## DATA FOR PROCESSING
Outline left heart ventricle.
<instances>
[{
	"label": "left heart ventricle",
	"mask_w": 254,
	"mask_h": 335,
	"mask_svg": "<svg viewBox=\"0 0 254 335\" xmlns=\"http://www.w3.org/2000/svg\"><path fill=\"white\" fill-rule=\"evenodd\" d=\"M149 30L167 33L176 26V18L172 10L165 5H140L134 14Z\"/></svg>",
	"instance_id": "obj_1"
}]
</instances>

## PROBLEM TO WORK ON
Report how many lines of the data above contain the word "ventricle", giving only the number.

## WORKED SOLUTION
2